After a couple of amazing deep dives, COVID struck the Roatan freediving community and I was one of the lucky ones to get infected, which caused me to lose a whole week of training and at the end of it I found myself barely able to hold my breath, with only 24 hours left to the start of the Caribbean Cup.
With my body (and soul) riddled with the stupid virus I lost all my confidence and I literally dont know where I am in my ability to hold my breath and how my lungs will respond to pressure. I can’t trust my body to do correctly all the various little miracles that you need it to do during a deep dive. Yesterday I went for a training dive, put the plate at 85 and turned at 75: it felt terrible but I wasnt completely out of breath at the end of it. So for my first competition dive I announced 86 FIM hoping I would be able to get there. While this would have been a fun dive until only 10 days ago, today I had serious anxiety before the dive. My control freak personality doesnt let me “just wing it”, and with zero certainties I felt like I was standing on quicksand.

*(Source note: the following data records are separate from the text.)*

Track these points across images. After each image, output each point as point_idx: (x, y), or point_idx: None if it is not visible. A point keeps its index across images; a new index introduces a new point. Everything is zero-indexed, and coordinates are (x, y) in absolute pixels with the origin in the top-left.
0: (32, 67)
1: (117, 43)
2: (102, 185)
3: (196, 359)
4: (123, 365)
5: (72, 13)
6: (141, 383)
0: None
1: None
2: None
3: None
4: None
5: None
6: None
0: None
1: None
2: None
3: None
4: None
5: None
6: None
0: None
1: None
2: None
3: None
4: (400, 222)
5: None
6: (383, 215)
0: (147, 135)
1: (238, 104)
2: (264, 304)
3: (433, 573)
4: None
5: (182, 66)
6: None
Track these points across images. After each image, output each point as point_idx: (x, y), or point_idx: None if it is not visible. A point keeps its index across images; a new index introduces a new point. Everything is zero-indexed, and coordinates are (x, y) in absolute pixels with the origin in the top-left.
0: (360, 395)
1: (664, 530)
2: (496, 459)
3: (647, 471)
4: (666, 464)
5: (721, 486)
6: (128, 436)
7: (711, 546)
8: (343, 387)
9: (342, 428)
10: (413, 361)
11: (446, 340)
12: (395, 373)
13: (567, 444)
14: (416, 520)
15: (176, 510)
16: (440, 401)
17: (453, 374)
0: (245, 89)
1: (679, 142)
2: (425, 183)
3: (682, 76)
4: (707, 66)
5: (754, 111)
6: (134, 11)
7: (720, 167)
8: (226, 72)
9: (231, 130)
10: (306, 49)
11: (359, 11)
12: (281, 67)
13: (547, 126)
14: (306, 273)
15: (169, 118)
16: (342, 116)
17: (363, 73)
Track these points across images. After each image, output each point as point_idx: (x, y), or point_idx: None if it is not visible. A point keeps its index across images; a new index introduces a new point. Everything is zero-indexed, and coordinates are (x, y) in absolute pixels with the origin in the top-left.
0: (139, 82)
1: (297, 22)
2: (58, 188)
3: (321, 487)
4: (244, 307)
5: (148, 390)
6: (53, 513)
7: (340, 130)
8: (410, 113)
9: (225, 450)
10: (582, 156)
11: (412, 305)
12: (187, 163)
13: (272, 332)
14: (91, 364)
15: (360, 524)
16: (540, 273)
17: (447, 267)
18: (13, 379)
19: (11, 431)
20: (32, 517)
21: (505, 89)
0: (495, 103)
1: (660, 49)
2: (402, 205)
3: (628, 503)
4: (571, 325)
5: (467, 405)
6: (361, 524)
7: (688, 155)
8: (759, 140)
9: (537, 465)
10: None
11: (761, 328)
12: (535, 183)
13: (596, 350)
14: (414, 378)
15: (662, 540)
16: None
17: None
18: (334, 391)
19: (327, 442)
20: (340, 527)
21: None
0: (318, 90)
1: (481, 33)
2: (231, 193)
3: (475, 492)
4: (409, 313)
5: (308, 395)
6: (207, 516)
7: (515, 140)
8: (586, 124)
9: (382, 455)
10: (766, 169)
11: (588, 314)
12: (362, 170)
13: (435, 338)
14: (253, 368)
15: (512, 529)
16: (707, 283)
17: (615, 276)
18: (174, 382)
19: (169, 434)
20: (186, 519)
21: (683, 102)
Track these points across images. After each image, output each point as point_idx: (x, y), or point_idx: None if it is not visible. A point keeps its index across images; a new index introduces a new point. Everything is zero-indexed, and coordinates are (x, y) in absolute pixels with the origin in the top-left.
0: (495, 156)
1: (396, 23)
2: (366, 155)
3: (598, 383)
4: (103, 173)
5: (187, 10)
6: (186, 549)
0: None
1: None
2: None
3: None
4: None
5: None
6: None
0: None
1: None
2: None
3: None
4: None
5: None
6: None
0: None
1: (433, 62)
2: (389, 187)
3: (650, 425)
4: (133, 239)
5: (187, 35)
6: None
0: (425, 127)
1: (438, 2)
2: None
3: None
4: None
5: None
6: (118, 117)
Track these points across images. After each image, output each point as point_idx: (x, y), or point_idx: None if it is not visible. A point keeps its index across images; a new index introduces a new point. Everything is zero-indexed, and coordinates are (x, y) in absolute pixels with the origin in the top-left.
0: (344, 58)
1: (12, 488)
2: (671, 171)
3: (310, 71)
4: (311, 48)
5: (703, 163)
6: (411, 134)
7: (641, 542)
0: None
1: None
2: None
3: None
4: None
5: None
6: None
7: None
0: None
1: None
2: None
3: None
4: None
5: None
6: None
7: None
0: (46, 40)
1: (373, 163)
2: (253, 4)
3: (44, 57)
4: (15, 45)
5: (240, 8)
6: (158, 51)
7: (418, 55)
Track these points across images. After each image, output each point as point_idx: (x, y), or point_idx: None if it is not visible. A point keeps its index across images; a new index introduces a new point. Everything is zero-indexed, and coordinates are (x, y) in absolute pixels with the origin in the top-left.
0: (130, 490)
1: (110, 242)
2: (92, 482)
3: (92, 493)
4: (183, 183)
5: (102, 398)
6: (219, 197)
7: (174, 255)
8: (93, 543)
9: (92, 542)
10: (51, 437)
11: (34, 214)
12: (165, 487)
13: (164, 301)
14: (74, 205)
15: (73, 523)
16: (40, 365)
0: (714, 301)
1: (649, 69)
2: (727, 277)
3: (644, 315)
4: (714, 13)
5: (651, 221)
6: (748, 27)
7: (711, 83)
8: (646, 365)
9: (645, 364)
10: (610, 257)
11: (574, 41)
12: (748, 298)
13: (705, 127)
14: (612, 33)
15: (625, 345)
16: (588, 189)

During the dive I wanted to turn at least 10 times, I dont even know how I made myself stay until the plate, but then the way up was actually quite ok, even though I felt out of breath for a while after surfacing.
I am a million miles from where I wanted to be right now and I dont have enough time to catch up, so I guess I just need to be grateful to be alive and remember that things could always be a lot worse than they are (unless you are dying that is). I’m just so bummed because I have worked so hard for the last 2 years to be in this very spot right now, and it all literally went down the toilet for simply having sat 1 minute too long next to the wrong person.
(So no, I dont feel very grateful, in fact I’m quite furious).